Most cellulase enzymes are relatively unstable at high temperatures. The maximum activity for most fungal cellulases and |3-glucosidase occurs at 50±5°C and a pH 4.5- 5 (Taherzadeh & Karimi, 2007; Galbe & Zacchi, 2002). Usually, they lose about 60% of their activity in the temperature range 50-60 °C and almost completely lose activity at 80°C (Gautam et al., 2010). However, the enzymes activity depends on the hydrolysis duration and on the source of the enzymes (Tengborg et al., 2001). In general, cellulases are quite difficult to use for prolonged operations.

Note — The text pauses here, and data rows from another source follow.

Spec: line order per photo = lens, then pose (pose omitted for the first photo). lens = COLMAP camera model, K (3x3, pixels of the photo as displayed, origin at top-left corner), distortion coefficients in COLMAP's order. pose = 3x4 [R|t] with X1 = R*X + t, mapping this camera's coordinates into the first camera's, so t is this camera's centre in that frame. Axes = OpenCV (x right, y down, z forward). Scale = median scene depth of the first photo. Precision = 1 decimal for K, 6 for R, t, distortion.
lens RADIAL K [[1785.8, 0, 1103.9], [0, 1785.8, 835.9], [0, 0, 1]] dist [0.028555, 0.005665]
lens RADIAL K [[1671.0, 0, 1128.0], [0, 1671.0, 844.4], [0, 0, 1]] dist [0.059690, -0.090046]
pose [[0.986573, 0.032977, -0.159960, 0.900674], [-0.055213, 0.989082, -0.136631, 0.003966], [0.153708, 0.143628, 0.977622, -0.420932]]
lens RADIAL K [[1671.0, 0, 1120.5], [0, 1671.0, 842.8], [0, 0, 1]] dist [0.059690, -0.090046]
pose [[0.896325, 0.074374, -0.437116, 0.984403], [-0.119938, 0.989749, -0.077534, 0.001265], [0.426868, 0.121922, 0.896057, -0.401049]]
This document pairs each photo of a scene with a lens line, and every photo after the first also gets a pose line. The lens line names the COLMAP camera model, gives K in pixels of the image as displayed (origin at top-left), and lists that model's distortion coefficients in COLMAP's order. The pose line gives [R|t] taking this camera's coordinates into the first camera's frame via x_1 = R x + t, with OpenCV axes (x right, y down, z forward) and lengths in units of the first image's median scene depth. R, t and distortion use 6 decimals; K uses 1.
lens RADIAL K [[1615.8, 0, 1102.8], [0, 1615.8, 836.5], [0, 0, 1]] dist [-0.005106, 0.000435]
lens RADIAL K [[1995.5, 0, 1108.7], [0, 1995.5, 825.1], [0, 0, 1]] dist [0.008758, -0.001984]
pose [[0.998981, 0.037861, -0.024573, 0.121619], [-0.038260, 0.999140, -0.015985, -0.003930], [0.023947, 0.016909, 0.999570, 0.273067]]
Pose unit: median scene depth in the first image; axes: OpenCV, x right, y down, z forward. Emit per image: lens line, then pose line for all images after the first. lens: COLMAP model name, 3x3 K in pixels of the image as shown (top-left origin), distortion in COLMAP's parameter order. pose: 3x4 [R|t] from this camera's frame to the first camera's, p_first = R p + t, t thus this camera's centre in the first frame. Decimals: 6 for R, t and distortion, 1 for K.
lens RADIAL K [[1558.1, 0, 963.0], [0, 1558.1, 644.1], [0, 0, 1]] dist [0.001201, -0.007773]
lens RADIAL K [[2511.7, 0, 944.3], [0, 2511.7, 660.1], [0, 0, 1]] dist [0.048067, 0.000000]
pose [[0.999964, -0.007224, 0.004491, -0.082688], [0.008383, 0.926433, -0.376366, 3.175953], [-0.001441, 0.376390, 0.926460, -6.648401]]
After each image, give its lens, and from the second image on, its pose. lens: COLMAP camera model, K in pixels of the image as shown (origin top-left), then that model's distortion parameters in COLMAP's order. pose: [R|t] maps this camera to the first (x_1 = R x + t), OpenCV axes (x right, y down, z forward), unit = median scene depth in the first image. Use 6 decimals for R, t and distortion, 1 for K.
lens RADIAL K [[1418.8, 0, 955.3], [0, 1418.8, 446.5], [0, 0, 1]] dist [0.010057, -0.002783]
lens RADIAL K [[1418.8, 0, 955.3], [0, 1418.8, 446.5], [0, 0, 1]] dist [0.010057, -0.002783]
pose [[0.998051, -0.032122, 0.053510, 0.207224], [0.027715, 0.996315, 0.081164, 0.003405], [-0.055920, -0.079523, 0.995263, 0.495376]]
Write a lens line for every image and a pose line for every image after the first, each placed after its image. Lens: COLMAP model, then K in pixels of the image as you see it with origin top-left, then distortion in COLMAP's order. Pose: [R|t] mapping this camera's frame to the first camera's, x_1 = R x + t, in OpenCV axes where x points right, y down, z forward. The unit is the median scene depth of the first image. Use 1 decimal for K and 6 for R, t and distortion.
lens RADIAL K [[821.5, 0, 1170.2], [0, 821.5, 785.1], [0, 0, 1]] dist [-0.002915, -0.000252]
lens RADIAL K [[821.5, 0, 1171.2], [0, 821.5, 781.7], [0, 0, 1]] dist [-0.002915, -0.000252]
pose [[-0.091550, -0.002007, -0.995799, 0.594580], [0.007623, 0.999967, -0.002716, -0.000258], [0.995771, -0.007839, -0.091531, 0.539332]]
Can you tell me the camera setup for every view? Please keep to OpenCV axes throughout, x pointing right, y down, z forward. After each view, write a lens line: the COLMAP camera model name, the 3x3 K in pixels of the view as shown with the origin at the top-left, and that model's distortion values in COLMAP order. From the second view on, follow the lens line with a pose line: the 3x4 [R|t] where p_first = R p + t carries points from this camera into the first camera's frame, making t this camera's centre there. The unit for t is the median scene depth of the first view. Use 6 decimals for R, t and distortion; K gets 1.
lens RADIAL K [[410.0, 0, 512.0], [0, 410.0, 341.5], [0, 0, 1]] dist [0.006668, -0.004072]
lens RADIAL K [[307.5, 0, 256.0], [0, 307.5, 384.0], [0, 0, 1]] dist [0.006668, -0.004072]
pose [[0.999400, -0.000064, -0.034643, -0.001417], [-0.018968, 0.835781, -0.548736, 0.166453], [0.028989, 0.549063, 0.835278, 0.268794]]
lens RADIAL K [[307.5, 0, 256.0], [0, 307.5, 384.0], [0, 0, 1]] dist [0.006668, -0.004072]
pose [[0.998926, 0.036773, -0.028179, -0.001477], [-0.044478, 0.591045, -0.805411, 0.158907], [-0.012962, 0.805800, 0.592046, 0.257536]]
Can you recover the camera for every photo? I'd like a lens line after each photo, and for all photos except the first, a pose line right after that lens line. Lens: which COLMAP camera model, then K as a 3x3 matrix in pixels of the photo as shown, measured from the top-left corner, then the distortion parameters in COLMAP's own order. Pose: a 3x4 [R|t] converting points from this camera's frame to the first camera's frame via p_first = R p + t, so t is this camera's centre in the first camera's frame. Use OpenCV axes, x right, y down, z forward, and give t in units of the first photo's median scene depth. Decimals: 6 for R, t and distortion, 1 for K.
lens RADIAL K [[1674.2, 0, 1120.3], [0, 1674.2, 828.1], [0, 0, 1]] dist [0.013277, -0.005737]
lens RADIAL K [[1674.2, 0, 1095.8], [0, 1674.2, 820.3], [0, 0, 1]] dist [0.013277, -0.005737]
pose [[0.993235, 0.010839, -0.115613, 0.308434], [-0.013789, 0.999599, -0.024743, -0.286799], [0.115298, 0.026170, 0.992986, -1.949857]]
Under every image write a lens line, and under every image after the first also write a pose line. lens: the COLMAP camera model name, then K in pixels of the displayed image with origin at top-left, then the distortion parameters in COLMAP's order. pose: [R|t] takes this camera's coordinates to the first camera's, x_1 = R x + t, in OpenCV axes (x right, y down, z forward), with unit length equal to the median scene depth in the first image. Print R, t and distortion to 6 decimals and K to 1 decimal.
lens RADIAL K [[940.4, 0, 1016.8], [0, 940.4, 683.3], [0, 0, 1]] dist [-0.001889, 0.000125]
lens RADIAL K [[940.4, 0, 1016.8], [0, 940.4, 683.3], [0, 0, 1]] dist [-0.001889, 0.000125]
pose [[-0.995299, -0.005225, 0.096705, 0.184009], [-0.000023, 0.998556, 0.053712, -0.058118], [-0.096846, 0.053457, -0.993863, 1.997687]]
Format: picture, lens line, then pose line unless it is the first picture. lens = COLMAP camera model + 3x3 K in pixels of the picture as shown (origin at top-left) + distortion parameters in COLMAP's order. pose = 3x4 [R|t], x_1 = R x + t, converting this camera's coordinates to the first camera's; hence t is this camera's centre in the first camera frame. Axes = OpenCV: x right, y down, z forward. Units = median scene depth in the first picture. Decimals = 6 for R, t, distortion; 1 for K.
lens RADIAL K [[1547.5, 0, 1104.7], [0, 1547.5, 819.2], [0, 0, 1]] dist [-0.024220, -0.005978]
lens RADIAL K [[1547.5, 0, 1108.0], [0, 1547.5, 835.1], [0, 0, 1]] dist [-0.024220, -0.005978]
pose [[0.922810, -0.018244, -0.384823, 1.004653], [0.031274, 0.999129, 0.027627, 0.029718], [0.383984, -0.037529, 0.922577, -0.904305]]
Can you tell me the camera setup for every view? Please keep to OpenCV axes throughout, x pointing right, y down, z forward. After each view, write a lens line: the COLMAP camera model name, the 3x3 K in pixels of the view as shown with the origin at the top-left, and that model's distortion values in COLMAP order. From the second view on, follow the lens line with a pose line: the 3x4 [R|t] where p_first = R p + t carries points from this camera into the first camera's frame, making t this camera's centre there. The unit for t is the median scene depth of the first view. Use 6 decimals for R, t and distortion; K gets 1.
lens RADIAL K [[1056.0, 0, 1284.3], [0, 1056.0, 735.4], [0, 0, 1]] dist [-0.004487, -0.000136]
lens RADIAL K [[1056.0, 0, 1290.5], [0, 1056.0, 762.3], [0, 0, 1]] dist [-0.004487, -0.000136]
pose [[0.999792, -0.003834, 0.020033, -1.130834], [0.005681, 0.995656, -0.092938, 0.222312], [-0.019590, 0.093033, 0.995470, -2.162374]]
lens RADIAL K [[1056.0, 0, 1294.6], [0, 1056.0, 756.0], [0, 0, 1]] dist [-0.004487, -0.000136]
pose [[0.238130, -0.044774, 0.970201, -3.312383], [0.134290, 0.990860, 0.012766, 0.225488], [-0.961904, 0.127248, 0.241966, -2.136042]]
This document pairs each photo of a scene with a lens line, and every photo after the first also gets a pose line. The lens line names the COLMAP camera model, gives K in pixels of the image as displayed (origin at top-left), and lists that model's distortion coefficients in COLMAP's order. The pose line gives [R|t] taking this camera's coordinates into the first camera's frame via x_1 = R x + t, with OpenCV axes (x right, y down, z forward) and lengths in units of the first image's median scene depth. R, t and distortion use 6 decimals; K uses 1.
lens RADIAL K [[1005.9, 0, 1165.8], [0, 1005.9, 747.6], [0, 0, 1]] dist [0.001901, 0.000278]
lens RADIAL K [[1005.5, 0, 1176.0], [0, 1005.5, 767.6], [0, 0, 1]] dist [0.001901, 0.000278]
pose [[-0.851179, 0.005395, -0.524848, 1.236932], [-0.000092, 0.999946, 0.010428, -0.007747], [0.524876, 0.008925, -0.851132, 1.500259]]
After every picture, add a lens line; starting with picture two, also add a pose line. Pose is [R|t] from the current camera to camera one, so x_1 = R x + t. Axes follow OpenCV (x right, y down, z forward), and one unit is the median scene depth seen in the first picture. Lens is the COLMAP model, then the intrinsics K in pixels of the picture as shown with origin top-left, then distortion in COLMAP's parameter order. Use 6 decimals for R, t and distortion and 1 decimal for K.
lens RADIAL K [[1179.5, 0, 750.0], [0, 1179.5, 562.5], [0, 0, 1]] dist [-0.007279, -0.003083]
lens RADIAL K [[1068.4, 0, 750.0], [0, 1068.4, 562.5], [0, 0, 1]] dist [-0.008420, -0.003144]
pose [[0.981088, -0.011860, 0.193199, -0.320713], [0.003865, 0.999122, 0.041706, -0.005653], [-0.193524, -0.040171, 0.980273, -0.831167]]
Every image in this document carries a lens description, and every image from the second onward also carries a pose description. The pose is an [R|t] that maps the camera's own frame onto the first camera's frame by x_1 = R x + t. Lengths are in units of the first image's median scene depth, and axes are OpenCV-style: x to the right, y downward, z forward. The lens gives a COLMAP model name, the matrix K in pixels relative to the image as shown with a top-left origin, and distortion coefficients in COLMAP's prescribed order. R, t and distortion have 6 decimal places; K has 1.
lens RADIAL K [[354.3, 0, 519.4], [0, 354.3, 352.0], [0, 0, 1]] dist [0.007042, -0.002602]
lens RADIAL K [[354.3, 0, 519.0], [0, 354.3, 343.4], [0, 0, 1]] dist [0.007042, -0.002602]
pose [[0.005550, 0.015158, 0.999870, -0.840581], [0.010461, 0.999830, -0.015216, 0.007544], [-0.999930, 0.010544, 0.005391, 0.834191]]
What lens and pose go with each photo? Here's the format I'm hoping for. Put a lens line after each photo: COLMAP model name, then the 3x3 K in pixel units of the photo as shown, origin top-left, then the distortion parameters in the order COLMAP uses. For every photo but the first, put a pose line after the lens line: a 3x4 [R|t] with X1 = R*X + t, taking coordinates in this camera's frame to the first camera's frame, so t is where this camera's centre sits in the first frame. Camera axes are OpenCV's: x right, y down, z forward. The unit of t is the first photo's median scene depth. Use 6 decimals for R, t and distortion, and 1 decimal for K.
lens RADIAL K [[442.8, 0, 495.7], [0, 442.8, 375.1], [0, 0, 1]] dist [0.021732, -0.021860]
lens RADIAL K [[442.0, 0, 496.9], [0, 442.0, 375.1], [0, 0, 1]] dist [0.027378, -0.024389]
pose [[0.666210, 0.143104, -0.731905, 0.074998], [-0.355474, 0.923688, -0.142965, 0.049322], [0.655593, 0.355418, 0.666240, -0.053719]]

As mentioned before, the enzyme production costs mainly depend on the productivity of the enzymes-producing microbial strain. Filamentous fungi are the major source of cellulases and mutant strains of Trichoderma (T. viride, T. reesei, T. longibrachiatum) have long
been considered to be the most productive (Gusakov et al., 2007; Galbe & Zacchi, 2002). Preparations of cellulases from a single organism may not be highly efficient for the hydrolysis of different feedstocks. For example, Thrichoderma reesei produces endoglucanases and exoglucanases in large quantities, but its P-glucosidase activity is low, resulting in an inefficient biomass hydrolysis. For this reason, the goal of the enzymes producing companies has been to form cellulases cocktails by enzymes assembly (multienzyme mixtures) or to construct engineered microrganisms to express the desired mixtures (Mathew et al., 2008). Enzyme mixtures often derive from the co-fermentation of several micro-organisms (Ahamed & Vermette, 2008; Kabel et al., 2005; Berlin et al., 2007), (Table 4). All the commercial cellulases listed in table 4 have an optimal condition at 50°C and pH of 4.0-5.0. More recently, some enzymes producers have marked new mixtures able to work in a higher temperature ranging from 50 to 60°C (Table5).

In 2010, new enzymes were produced by two leading companies, Novozymes and Genencor, supported by the USA Department of Energy (DOE). Genencor has launched four new blends: Accelerase®1500, Accelerase®XP, Accelerase®XC and Accelerase®BG.

Accelerase®1500 is a cellulases complex (exoglucanase, endoglucanase, hemi-cellulase and P-glucosidase) produced from a genetically modified strain of T. reesei. All the other Accelerase are accessory enzymes complexes: Accelerase®XP enhances both xylan and glucan conversion; Accelerase®XC contains hemicellulose and cellulase activities; Accelerase® BG is a P-glucosidase enzyme. In February 2010, Genencor has developed an enzyme complex known as Accellerase®Duet which is produced with a genetically modified strain of T. reesei and that contains not only exoglucanase, endoglucanase, P- glucosidase, but includes also xylanase. This product is capable of hydrolyzing lignocellulosic biomass into fermentable monosaccharides such as glucose and xylose (Genencos, 2010)[3]. Similarly, Novozymes has produced and commercialized two new enzymatic mixtures: cellic Ctec, and cellic Htec. Cellic CTec is used in combination with Cellic HTec and this mixture is capable to work with a wide variety of pretreated feedstocks, such as sugarcane bagasse, corn cob, corn fiber, and wood pulp, for the conversion of the carbohydrates in these materials into simple sugars (Novozyme, 2010)[4].

In order to meet the future challenges, innovative bioprocesses for the production of new generation of enzymes are needed. As already described, conventional cellulases work within a range of temperature around 50°C and they are typically inactivated at temperatures above 60-70 °C due to disorganization of their three dimensional structures followed by an irreversible denaturation (Viikari et al., 2007). Some opportunities of process improvement derive from the use of thermostable enzymes.